MU(T)ER

Il ne serait pas nouveau d’affirmer que le mouvement c’est la vie, ou l’inverse. Mais on ne situerait le débat que dans le cadre de l’action,  voire de la fatalité des lois naturelles.

C’est autre chose que de d’adopter le perspective du temps. Le changement nous place-t-il sous le joug de la perpétuité ou dans l’ouverture de l’éternité ? Châtiment ou salut ? On voit bien que la maladie qui guette, la vieillesse qui ronge, le désespoir qui lamine, tous ces changements auxquels nous n’échappons pas pèsent comme des punitions sévères, inexorables, brusques ou, pire, patientes.

L’itinéraire qui s’ouvre pour qui se sait appartenir à la Création, qui se sait voulu par le Créateur est tout autre. Si l’éternité dépasse son intelligence, elle l’invite à se reconsidérer non pas comme un être fini, voué à s’élever un peu avant de décliner, à glaner quelques sensations, formuler quelques propos et demeurer solitaire dans sa redoutable qualité d’individu, mais bien plutôt à se découvrir partiel donc partenaire, solide parce que solidaire, créé donc créatif. Sans doute même, notre finitude devient la condition de notre responsabilité, inscrite dans un mouvement qui ne se borne pas à nous faire croître ou racornir mais nous emporte, nous soulève, nous réclame.

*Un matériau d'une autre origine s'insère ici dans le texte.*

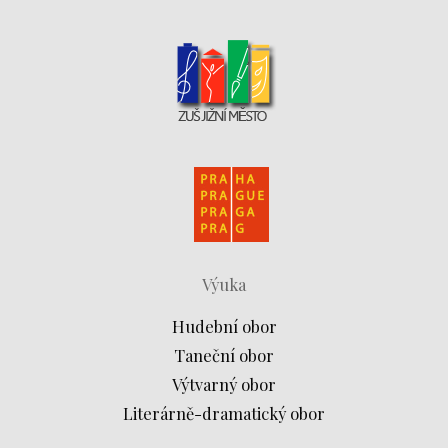
Výuka
Hudební obor
Taneční obor
Výtvarný obor
Literárně-dramatický obor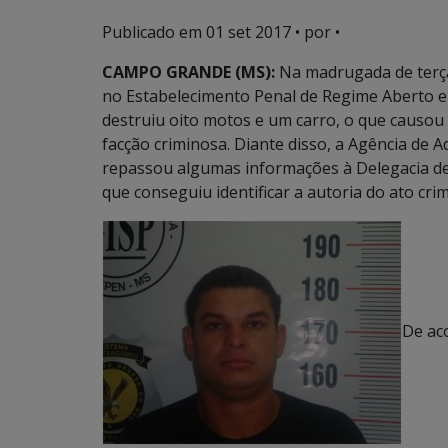
Publicado em
01 set 2017
• por •
CAMPO GRANDE (MS):
Na madrugada de terça 
no Estabelecimento Penal de Regime Aberto 
destruiu oito motos e um carro, o que causou
facção criminosa. Diante disso, a Agência de 
repassou algumas informações à Delegacia de
que conseguiu identificar a autoria do ato cri
De ac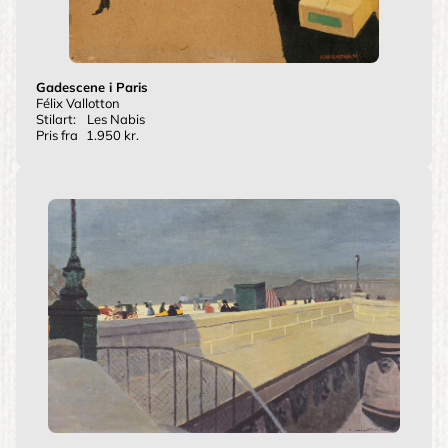
Gadescene i Paris
Félix Vallotton
Stilart:
Les Nabis
Pris fra
1.950 kr.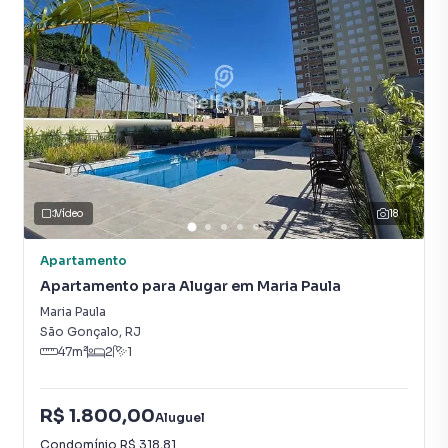
Piscina
Playground
Vídeo
18
Apartamento
Apartamento para Alugar em Maria Paula
Maria Paula
São Gonçalo
,
RJ
47
m²
2
1
R$ 1.800,00
Aluguel
Condomínio
R$ 318,81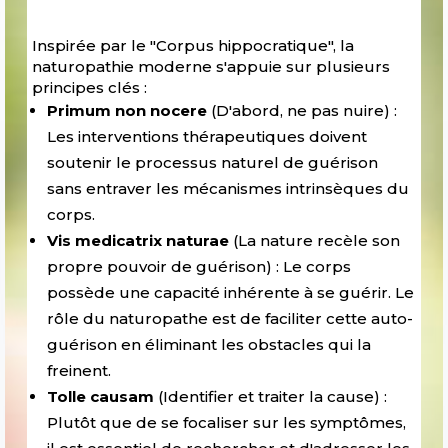
Inspirée par le "Corpus hippocratique", la
naturopathie moderne s'appuie sur plusieurs
principes clés :
Primum non nocere
(
D'abord, ne pas nuire
) :
Les interventions thérapeutiques doivent
soutenir le processus naturel de guérison
sans entraver les mécanismes intrinsèques du
corps.
Vis medicatrix naturae
(
La nature recèle son
propre pouvoir de guérison
) : Le corps
possède une capacité inhérente à se guérir. Le
rôle du naturopathe est de faciliter cette auto-
guérison en éliminant les obstacles qui la
freinent.
Tolle causam
(
Identifier et traiter la cause
) :
Plutôt que de se focaliser sur les symptômes,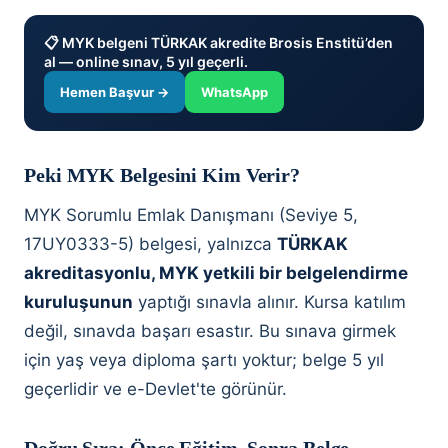
📋 MYK belgeni TÜRKAK akredite Brosis Enstitü’den
al — online sınav, 5 yıl geçerli.
Hemen Başvur →
WhatsApp
Peki MYK Belgesini Kim Verir?
MYK Sorumlu Emlak Danışmanı (Seviye 5,
17UY0333-5) belgesi, yalnızca
TÜRKAK
akreditasyonlu, MYK yetkili bir belgelendirme
kuruluşunun
yaptığı sınavla alınır. Kursa katılım
değil, sınavda başarı esastır. Bu sınava girmek
için yaş veya diploma şartı yoktur; belge 5 yıl
geçerlidir ve e-Devlet'te görünür.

Ramuz, dans Si le soleil ne revenait pas, montre la morbide confusion de ce vieux sage qui proclame, sentant venir sa propre fin, que le monde disparaîtra, que jamais plus l’astre du jour ne franchira la haute crête des montagnes, que le gel et la glace serreront leur étau sur la maison des hommes. Sombre prophète de lui-même, tenté par la toute-puissance du récit apocalyptique. Ramuz, pourtant pessimiste, lance une escouade de jeunes gens à l’assaut de l’ubac, les voit gagner dans la nuit les hauteurs, atteindre l’échancrure de la montagne, revoir, les premiers, la brillante étoile du matin et l’annoncer à la vallée entière d’un coup de trompette étincelant.

Muer, muter, prendre des risques, croire à plus haut que soi, entendre la Bonne Nouvelle comme une trompette libératrice, conjuguer les efforts pour apporter à nos voisins ce regain d’espérance que nous refusent avarement les vaticinateurs, tel est le défi, le risque, la chance, la Providence.